Frage: Frau Rechtsanwältin Bontschev, die BaFin warnt vor Festgeldangeboten im Namen eines bekannten Finanzunternehmens. Wie ordnen Sie diesen Fall ein?
Rechtsanwältin Bontschev:
Solche Fälle sehen wir leider immer häufiger. Kriminelle missbrauchen gezielt den Namen renommierter Finanzhäuser, um Vertrauen aufzubauen. Sie kopieren Logos, Internetauftritte und sogar E-Mail-Signaturen. Für Laien wirkt das absolut seriös. Juristisch sprechen wir hier von Identitätsdiebstahl und unerlaubtem Betreiben von Bankgeschäften.
Frage: Woran können Verbraucher erkennen, dass ein Angebot betrügerisch sein könnte?
Rechtsanwältin Bontschev:
Es gibt einige Warnsignale. Dazu gehören ungewöhnlich hohe oder garantierte Zinsen, die deutlich über dem Marktniveau liegen. Auch Zeitdruck – etwa mit dem Hinweis, das Angebot sei nur „heute gültig“ – ist typisch.
Ein weiteres Alarmzeichen ist die ausschließliche Kommunikation per E-Mail oder Messenger, ohne persönliche Beratung oder nachvollziehbare Unternehmensdaten. Außerdem sollte man immer prüfen, ob die angegebene E-Mail-Domain tatsächlich mit der offiziellen Internetseite des Unternehmens übereinstimmt.
Frage: Welche Rolle spielt die BaFin in solchen Fällen?
Rechtsanwältin Bontschev:
In Deutschland dürfen Bank- und Finanzdienstleistungen nur mit einer Erlaubnis der BaFin angeboten werden. Verbraucher sollten daher vor jeder Investition die Unternehmensdatenbank der BaFin prüfen. Dort ist ersichtlich, ob ein Anbieter tatsächlich zugelassen ist.
Fehlt diese Zulassung, sollte man sofort Abstand nehmen – unabhängig davon, wie professionell das Angebot wirkt.
Frage: Was raten Sie Menschen, die bereits Geld überwiesen haben?
Rechtsanwältin Bontschev:
Ganz wichtig: sofort handeln.
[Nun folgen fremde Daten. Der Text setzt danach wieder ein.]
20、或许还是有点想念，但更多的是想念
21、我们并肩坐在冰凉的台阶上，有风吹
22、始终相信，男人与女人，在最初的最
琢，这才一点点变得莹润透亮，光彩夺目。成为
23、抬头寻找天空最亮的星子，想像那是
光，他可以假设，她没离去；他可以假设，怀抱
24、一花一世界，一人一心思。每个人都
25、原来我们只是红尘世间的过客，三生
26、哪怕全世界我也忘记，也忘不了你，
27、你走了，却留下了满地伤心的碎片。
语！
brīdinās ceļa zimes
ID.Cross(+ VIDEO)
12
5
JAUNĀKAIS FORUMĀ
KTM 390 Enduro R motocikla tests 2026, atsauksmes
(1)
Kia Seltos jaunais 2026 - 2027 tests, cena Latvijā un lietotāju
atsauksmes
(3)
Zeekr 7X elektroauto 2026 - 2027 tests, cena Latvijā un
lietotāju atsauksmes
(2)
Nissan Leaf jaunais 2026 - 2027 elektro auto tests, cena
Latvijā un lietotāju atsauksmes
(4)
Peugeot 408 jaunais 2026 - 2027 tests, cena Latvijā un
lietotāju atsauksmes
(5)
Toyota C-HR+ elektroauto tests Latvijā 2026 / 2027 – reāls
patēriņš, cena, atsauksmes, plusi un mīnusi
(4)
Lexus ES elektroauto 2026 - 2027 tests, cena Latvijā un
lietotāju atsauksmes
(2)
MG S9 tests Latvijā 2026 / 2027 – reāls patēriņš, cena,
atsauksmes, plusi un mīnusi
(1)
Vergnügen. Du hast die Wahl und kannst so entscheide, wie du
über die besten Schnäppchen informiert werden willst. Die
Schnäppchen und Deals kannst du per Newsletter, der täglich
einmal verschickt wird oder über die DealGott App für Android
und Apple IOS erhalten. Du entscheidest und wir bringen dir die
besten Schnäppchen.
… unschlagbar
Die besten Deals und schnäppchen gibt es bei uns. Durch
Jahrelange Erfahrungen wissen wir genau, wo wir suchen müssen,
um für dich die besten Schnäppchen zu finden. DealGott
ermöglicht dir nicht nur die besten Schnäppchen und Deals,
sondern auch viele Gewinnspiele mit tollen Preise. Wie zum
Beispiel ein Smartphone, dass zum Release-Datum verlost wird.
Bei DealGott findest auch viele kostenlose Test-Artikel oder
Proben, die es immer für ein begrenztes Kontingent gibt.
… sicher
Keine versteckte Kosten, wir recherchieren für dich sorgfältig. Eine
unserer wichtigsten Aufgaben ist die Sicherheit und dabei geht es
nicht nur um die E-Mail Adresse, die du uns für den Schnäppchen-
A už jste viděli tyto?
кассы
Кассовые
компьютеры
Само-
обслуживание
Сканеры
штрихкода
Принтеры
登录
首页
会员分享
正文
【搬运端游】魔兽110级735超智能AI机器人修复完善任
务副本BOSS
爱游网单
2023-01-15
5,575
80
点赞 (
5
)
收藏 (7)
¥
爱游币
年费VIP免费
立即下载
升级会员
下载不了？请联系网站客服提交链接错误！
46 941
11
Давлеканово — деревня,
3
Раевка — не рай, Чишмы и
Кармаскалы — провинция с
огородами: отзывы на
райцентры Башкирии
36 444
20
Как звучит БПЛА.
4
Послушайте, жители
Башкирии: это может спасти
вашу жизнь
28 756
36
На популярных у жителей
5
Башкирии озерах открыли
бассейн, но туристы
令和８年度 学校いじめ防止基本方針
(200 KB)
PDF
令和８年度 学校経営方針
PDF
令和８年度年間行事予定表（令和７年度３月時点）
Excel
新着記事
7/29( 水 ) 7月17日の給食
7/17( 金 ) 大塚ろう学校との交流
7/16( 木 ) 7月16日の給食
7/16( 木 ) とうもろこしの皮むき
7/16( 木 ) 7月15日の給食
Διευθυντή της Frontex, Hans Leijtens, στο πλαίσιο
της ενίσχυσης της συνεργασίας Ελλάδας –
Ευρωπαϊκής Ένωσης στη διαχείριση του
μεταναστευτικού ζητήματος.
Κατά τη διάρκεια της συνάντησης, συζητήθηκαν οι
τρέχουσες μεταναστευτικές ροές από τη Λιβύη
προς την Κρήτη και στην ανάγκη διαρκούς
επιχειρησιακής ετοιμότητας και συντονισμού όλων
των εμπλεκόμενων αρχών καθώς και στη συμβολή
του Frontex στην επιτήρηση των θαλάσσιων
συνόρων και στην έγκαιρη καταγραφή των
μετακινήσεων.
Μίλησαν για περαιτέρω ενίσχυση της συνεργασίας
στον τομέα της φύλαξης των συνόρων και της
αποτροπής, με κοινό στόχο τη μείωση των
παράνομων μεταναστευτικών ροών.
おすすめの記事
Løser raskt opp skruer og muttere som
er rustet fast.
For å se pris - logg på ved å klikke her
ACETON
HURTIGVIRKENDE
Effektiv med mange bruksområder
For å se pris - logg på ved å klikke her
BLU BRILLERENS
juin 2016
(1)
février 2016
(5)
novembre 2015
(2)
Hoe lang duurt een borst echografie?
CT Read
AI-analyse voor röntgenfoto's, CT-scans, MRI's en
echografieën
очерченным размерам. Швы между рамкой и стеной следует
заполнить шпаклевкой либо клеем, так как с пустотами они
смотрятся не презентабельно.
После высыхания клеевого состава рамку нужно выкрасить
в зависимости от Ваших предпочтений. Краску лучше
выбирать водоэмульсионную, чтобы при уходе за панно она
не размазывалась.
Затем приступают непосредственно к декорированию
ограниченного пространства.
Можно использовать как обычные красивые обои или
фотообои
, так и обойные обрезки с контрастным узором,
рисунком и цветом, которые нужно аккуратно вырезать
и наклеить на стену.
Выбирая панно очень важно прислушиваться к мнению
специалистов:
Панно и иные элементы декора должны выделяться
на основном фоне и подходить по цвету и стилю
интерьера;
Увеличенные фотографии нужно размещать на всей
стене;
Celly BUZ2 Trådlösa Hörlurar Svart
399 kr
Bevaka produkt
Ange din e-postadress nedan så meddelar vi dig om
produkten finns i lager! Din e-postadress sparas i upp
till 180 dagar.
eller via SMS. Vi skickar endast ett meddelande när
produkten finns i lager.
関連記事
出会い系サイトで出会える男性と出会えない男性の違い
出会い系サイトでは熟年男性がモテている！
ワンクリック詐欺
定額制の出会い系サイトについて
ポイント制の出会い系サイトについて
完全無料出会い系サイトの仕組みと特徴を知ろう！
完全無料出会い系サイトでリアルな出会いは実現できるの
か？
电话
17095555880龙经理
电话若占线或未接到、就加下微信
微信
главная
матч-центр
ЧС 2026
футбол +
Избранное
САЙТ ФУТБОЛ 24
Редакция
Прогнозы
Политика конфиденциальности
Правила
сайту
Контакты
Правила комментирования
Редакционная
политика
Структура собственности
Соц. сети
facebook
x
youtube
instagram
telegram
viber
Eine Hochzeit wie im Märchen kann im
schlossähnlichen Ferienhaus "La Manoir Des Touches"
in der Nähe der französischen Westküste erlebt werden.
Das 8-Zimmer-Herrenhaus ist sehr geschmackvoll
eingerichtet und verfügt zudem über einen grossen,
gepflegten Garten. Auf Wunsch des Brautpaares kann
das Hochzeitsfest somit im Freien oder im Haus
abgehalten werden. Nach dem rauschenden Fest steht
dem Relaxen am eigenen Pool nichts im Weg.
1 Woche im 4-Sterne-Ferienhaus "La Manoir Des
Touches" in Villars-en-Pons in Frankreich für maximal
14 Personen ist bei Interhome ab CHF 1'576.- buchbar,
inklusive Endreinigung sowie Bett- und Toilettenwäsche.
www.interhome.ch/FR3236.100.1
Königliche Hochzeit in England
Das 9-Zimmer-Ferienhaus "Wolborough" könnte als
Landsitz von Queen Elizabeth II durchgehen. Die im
Betroffene sollten unverzüglich ihre Bank kontaktieren und versuchen, die Überweisung zu stoppen oder rückgängig zu machen. Parallel dazu sollte Anzeige bei der Polizei erstattet werden.
Zudem kann eine rechtliche Prüfung sinnvoll sein – insbesondere, ob Ansprüche gegen beteiligte Zahlungsdienstleister bestehen. In bestimmten Konstellationen können Banken oder Kontoführer haftbar gemacht werden, wenn Prüfpflichten verletzt wurden.
Frage: Wie können sich Anleger grundsätzlich schützen?
Rechtsanwältin Bontschev:
Erstens: Keine Investition ohne eigene Recherche.
Zweitens: Keine Überweisung auf ausländische Konten ohne gründliche Prüfung.
Drittens: Misstrauisch bleiben bei überdurchschnittlich hohen Renditeversprechen.
Und ganz wichtig: Niemals persönliche Dokumente oder Ausweiskopien leichtfertig per E-Mail versenden. Diese werden häufig für weitere Betrugsdelikte missbraucht.
Frage: Haben sich solche Betrugsmodelle verändert?
Rechtsanwältin Bontschev:
Ja, deutlich. Die Täter arbeiten heute hochprofessionell, oft international organisiert und mit täuschend echten Internetauftritten. Teilweise werden sogar gefälschte BaFin-Dokumente oder angebliche Garantieschreiben verschickt.
Deshalb sage ich immer: Vertrauen ist gut – Überprüfung ist besser.
Frage: Ihr wichtigster Rat in einem Satz?
Rechtsanwältin Bontschev:
Wenn ein Angebot zu gut klingt, um wahr zu sein, ist es das in der Regel auch.